Utility tariffs: financial sustainability vs. cost reflectivity
Initial reactions to the title of this blog? Surely we can talk about financial sustainability and cost reflectivity interchangeably, right? Why the “vs.”? Well, a lot of the time that might be fair, but in our work we’re seeing cases where this is not always true.
Off-grid electricity access solutions are playing an increasingly important role in extending access to clean, affordable, and sustainable energy. We increasingly hear that regulations for cost-reflective tariffs are needed to support some of these solutions. But targeted and well-designed subsidies and cross-subsidies could be used to reduce the cost of some of these solutions for the poorest communities, to ensure that we achieve sustainable energy for all. Kuungana recently co-authored a paper exploring these issues (attached below) with Tearfund. We believe that innovative solutions will be needed to achieve universal access, like those presented in our paper, and like those proposed by organisations such as the African Mini-Grid Developers Association.

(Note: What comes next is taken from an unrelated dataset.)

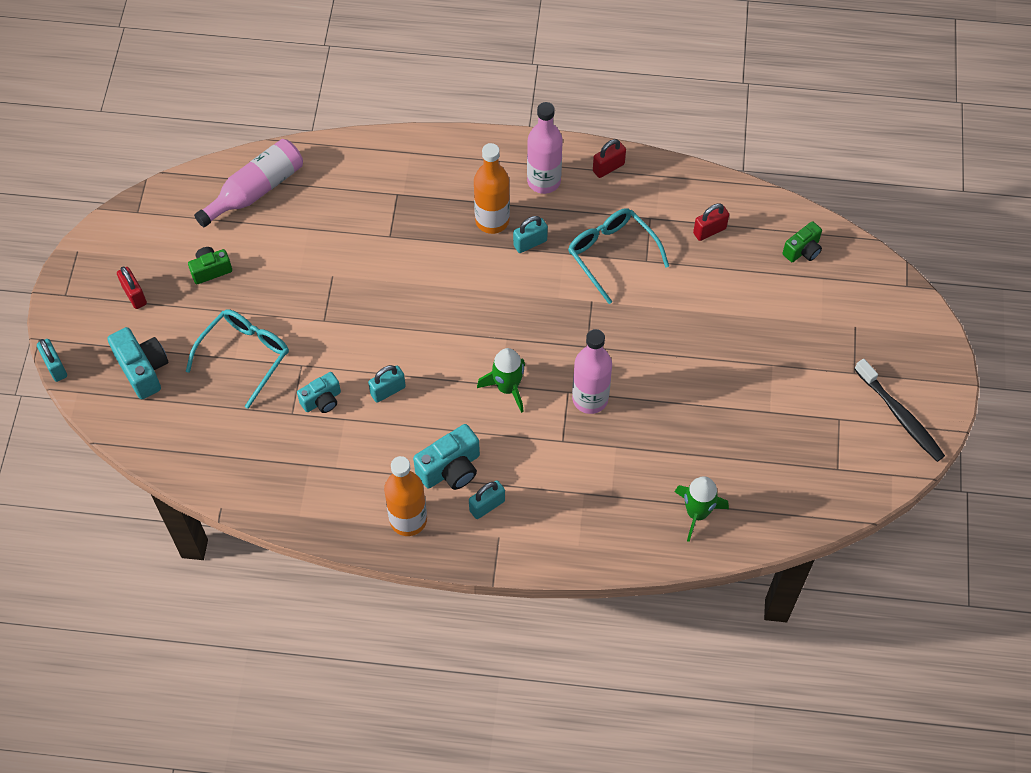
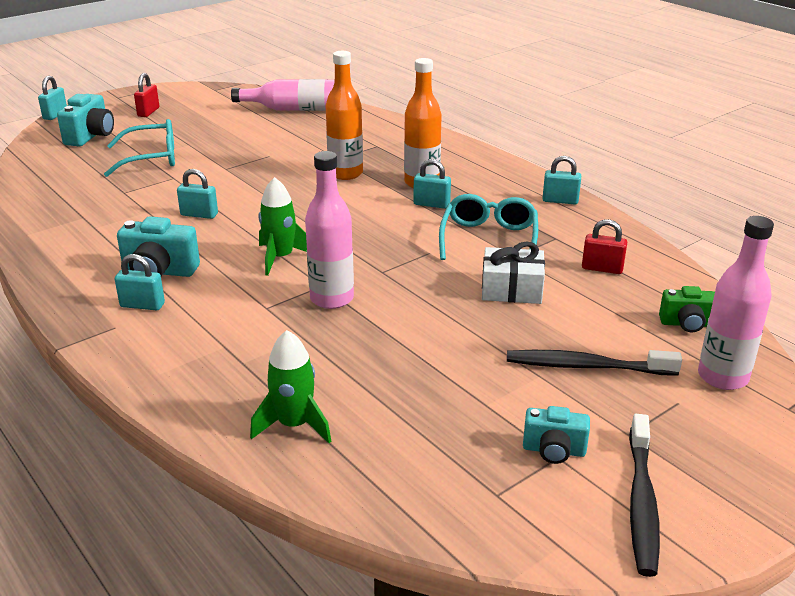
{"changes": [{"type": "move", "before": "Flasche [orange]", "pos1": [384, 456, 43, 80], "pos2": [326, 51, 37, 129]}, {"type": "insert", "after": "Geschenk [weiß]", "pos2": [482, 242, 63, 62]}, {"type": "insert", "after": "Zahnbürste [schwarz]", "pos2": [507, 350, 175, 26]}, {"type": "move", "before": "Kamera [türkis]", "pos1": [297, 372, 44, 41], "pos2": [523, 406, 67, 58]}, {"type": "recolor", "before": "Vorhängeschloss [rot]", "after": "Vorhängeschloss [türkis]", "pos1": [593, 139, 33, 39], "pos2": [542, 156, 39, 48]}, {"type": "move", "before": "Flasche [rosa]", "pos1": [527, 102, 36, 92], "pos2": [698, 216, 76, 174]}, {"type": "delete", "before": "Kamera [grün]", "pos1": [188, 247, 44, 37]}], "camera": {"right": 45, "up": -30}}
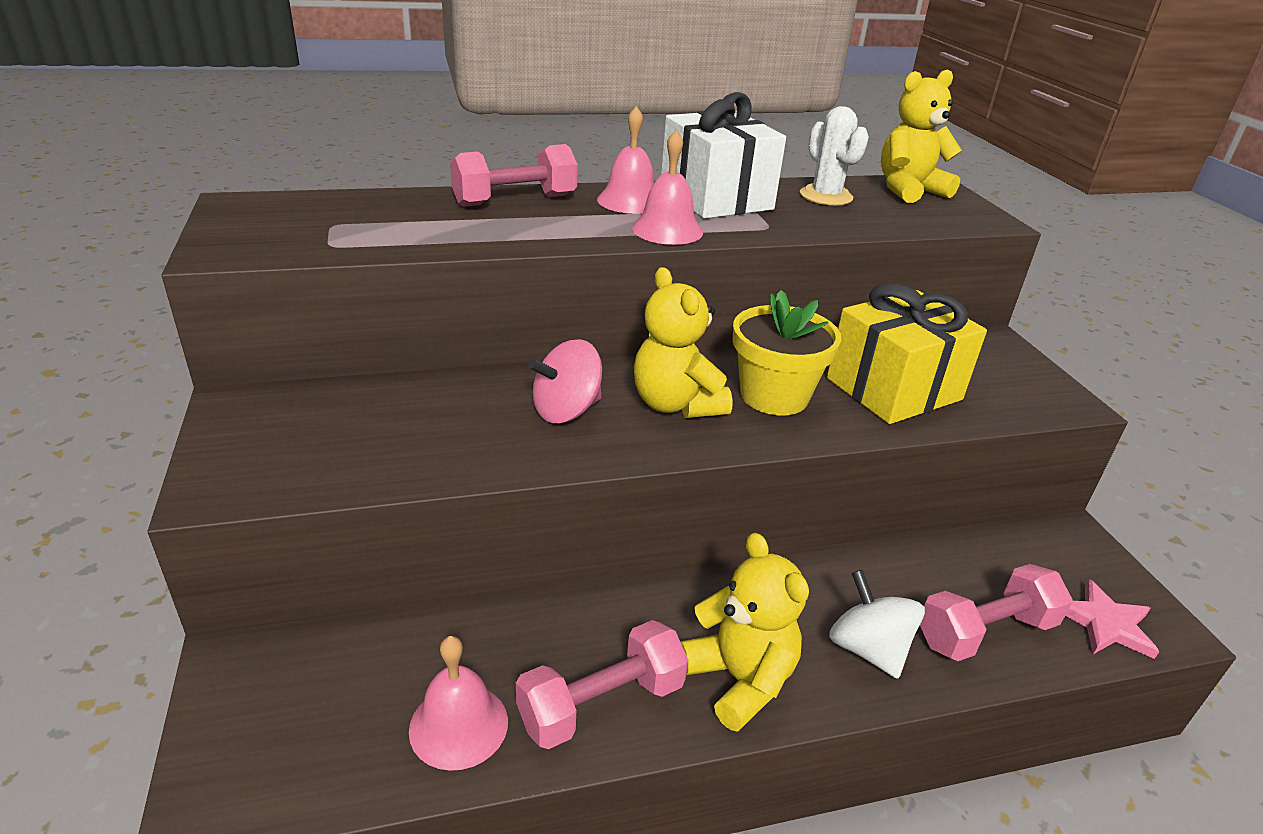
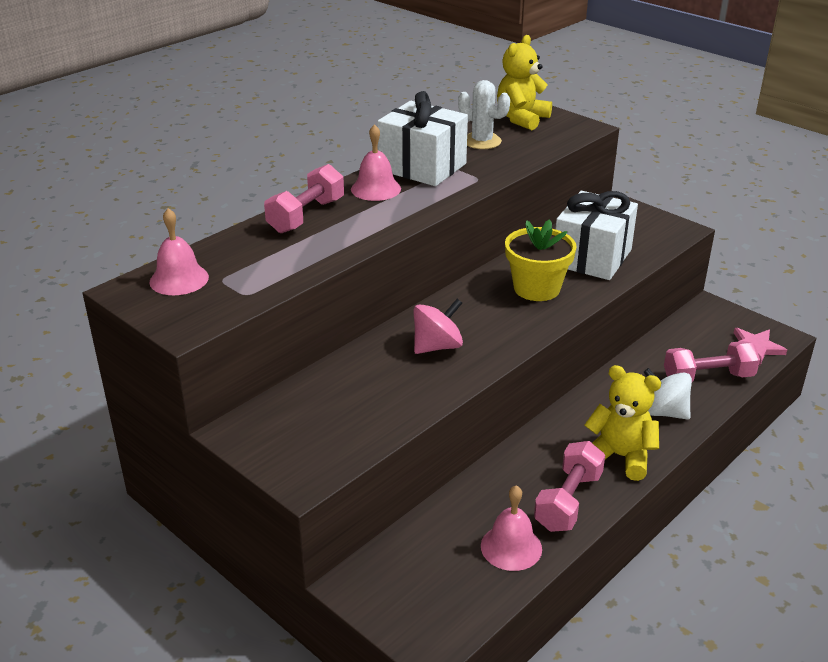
{"changes": [{"type": "move", "before": "Glocke [rosa]", "pos1": [632, 130, 71, 115], "pos2": [149, 208, 60, 87]}, {"type": "rotate", "before": "Kreisel [rosa]", "pos1": [528, 339, 74, 84], "pos2": [414, 299, 49, 55], "turn": -150}, {"type": "recolor", "before": "Geschenk [gelb]", "after": "Geschenk [weiß]", "pos1": [827, 283, 160, 141], "pos2": [556, 191, 82, 89]}, {"type": "rotate", "before": "Hantel [rosa]", "pos1": [920, 564, 153, 97], "pos2": [664, 341, 96, 41], "turn": 45}, {"type": "delete", "before": "Teddybär [gelb]", "pos1": [634, 267, 99, 151]}], "camera": {"right": -30, "up": 0}}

This might deviate from a paradigm of pure cost-reflective tariffs, but could still be structured to be financially sustainable, for governments, utilities, and the private sector companies driving innovation in the sector.

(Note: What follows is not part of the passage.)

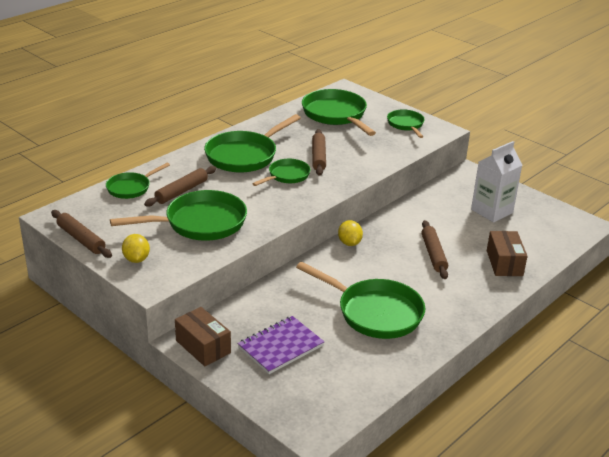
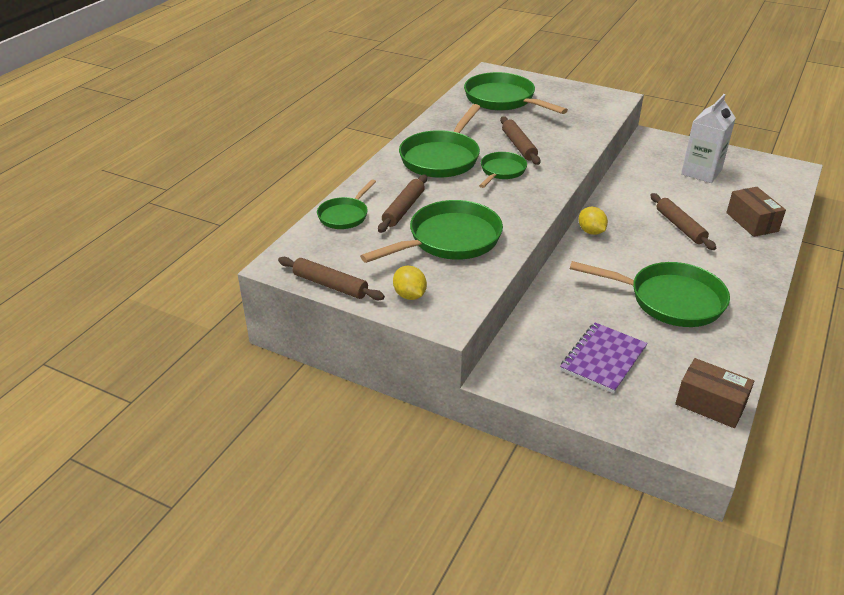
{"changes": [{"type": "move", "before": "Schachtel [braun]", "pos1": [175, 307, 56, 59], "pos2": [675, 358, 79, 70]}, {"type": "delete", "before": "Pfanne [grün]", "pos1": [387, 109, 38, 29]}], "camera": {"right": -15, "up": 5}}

We can also be more innovative in the on-grid sub-sector. There are a growing number of utilities in sub-Saharan Africa for example where there is a surplus of generation capacity, and where this is putting upward pressure of tariffs. In some countries tariffs are already high, but they are not sufficiently high to recover all costs. In this case cost-reflective tariffs might undermine financial sustainability, by driving load away from the grid, reducing the utility’s charging base, resulting in a further increase in tariffs: a positive feedback loop.
In some of these countries, perhaps we could create the equivalent of a ‘utility bad bank’ where stranded costs are stripped out of the utility bill? The liability does not disappear; it still needs to be financed; but tariffs could be set at a level that reflects the long-term costs of funding the sector.
In both cases we need to be clear on what we are trying to achieve. Cost-reflective tariffs are promoted for two main reasons:
To ensure the sector and companies operating in the sector are financially sustainable.
To drive an efficient allocation of resources through the value chain.
Normally cost-reflective tariffs are absolutely the best option for achieving these objectives, but sometimes we might better achieve our objectives by moving away from pure cost-reflectivity. Where we find specific contexts where this is the case, we need to ensure that generally applicable principles don’t stand in the way of an innovative solution that might better suit our context.